Colocalization analysis

We wanted to evaluate the extent to which our associations might represent single causal variants across multiple traits and used conditional association at the locus to evaluate this. For each variant within 500 kb of our lead SNPs in at least one metabolite, we ran a conditional analysis for the variants within 1 Mb of the gene body of our putative target gene.

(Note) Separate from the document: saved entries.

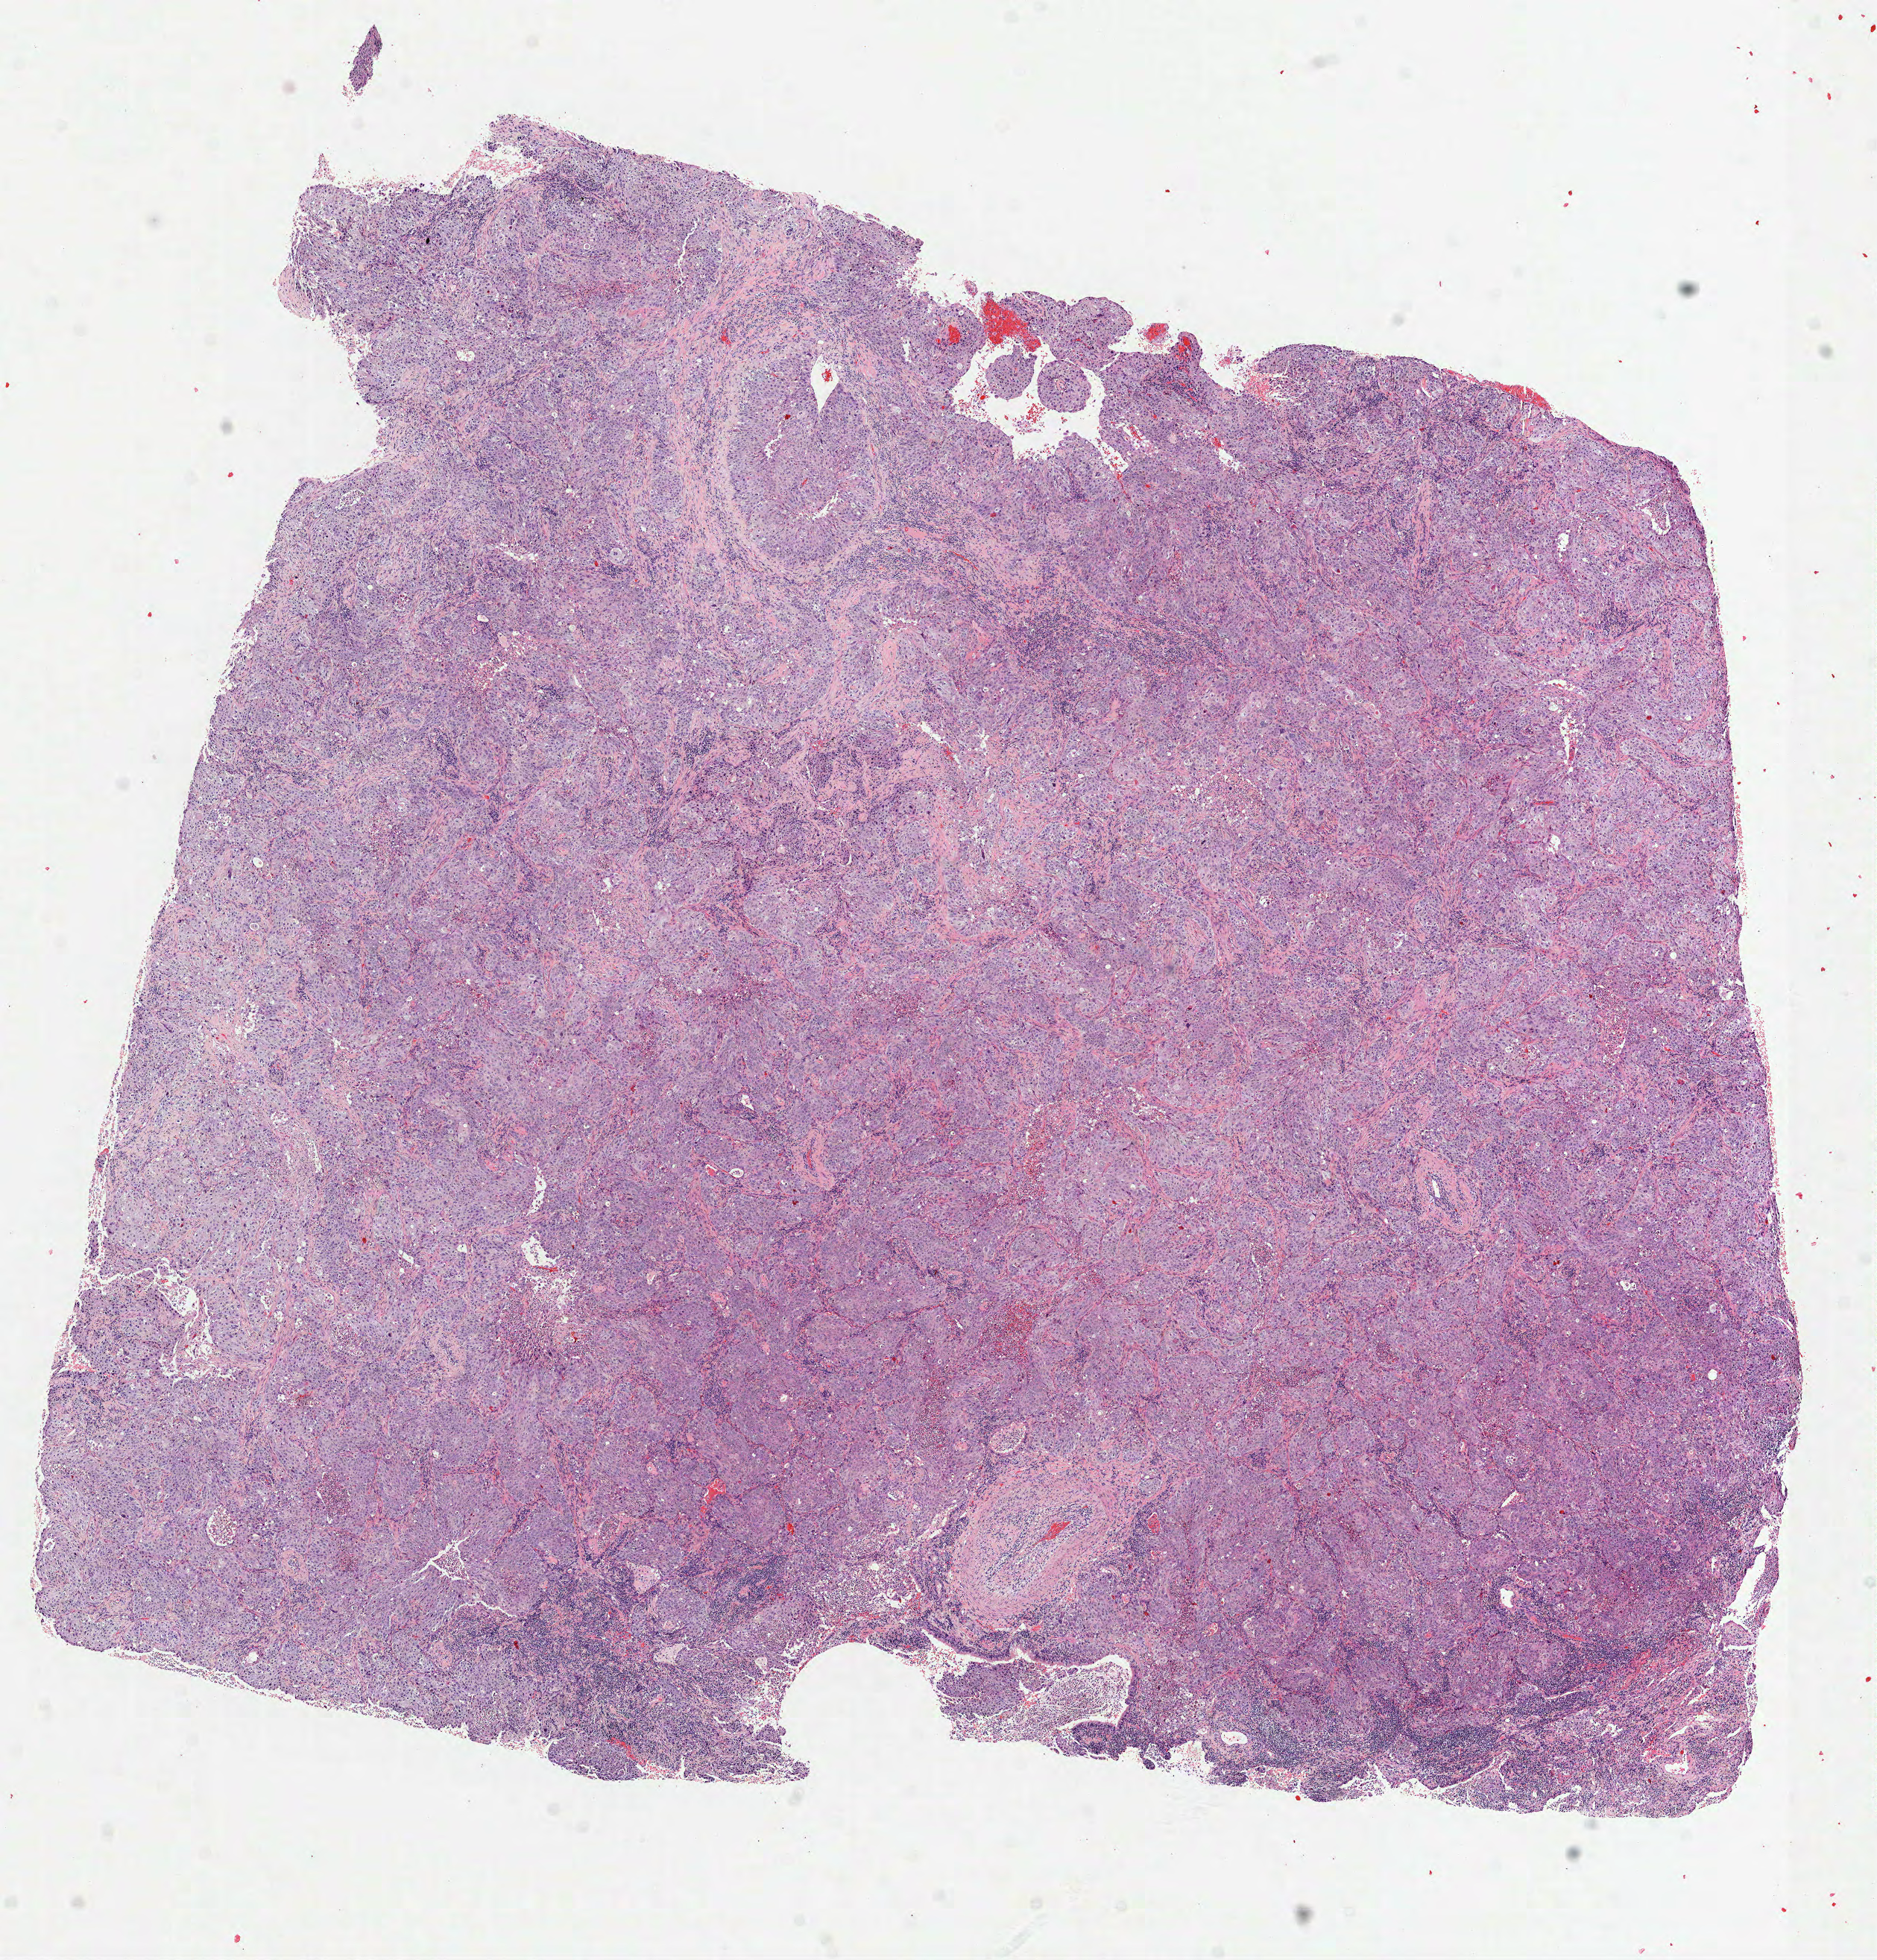
Digitized Hematoxylin and eosin (H&E) stained tissue section (whole slide), a low-resolution overview of the entire scanned area, about 10.2 x 10.6 mm, frozen section, primary tumour sample from the lung. Patient: male, age at initial diagnosis 71 years. Slide review estimates, as recorded: tumour cells 88%, tumour nuclei 75%, normal cells 0%, stromal cells 10%, necrosis 2%.
Laterality: right. Pathologic diagnosis: Squamous cell carcinoma, NOS (lower lobe, lung). AJCC pathologic stage: IIB.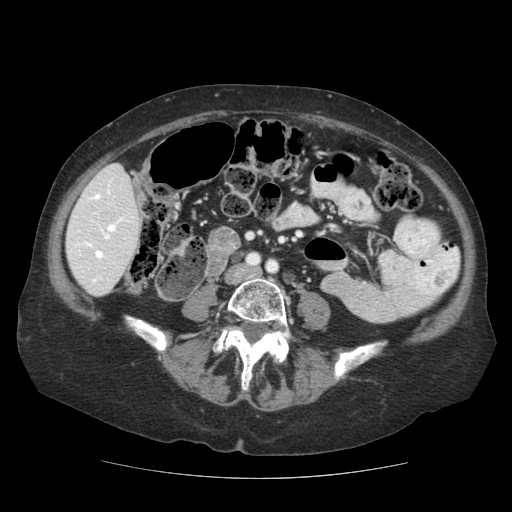
Contrast-enhanced abdominal CT (liver protocol), one axial slice. Position 31 of 111 along the scan axis. Reconstruction kernel STANDARD. Soft-tissue window (W 400 / L 40 HU). 512 × 512 image matrix, field of view 360 × 360 mm. Case-level facts recorded for this patient, not image findings: diagnosis: hepatocellular carcinoma (patient treated with transarterial chemoembolisation; whether this scan precedes or follows treatment is not stated here); TNM stage (as recorded): Stage-I; Child-Pugh class: A; tumour differentiation: moderately-poorly differentiated; tumour nodularity: uninodular.
Annotated regions visible in this slice (semi-automatic segmentation, software-assisted and operator-edited):
- liver parenchyma outside the tumour (the mass and vessels are separate outlines, so this box may not span the whole liver): box from (x=66, y=164) to (x=140, y=296) px
- portal vein: (x=69, y=186)–(x=124, y=282)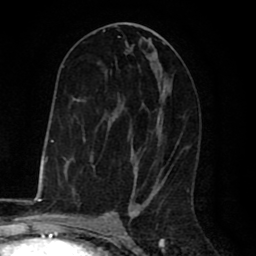
Breast MRI (dynamic contrast-enhanced), one axial slice; position 38 of 80 along the scan axis; cropped to one breast; dynamic contrast-enhanced series, time point 2 of 8 at this slice position (early post-contrast); 1.5 T; TE 2.6 ms, TR 6.1 ms; 2 mm slice thickness; 256 × 256 image matrix, field of view 160 × 160 mm. Female patient.
Structures marked on this image (semi-automatically segmented with operator editing):
- enhancing-tissue mask used for the functional tumour volume (all voxels passing the contrast-enhancement thresholds inside the analysis volume; usually the tumour): bounding box [x1, y1, x2, y2] px = [63, 29, 177, 196]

Then we ran the following association test in plink2:

plink2 --glm cols=chrom,pos,ref,alt,a1freq,firth,test, nobs,orbeta,se,ci,tz,p hide-covar omit-ref

--pfile <imputed genotypes>

--covar <age/sex/PCs>

--keep <94464 European-ancestry individuals in the BOLT-LMM GWAS>

--out conditional/$gene/$snp

--pheno <technical-residualized traits>

--extract <(variants within 1Mb of gene body)

--condition <CONDITIONAL SNP>

For single SNP conditioning tests and --condition-list for conditioning on multiple variants. Associations were visually inspected to detect highly linked variants and conditioning tests were repeated with top associations in any of the key traits until there were no significant variants remaining.

For the PCCB vignette, additional traits were included in the analysis, including fatty acids and lipids in the Nightingale-assayed individuals and clinical biomarkers in the full cohort of European-ancestry UK Biobank participants, where traits were residualized as previously described [7]. We further included a GWAS for “hard” CAD as previously defined [60], for which results were qualitatively similar when evaluating “soft” CAD (including angina cases) and employing only EHR-based diagnoses (rather than additionally including self reported case status). Results for “hard” CAD are shown in the supplement.

Pathway diagrams

Diagrams were drawn using Affinity Design, and molecular structures were made using ChemDraw. Pathway information was curated from GO [45, 46], KEGG [47], or Reactome MSigDB [48, 49], and Stanford’s Human Metabolism Map [54], along with manual curation from public domain biochemistry knowledge (Supplementary Table S2).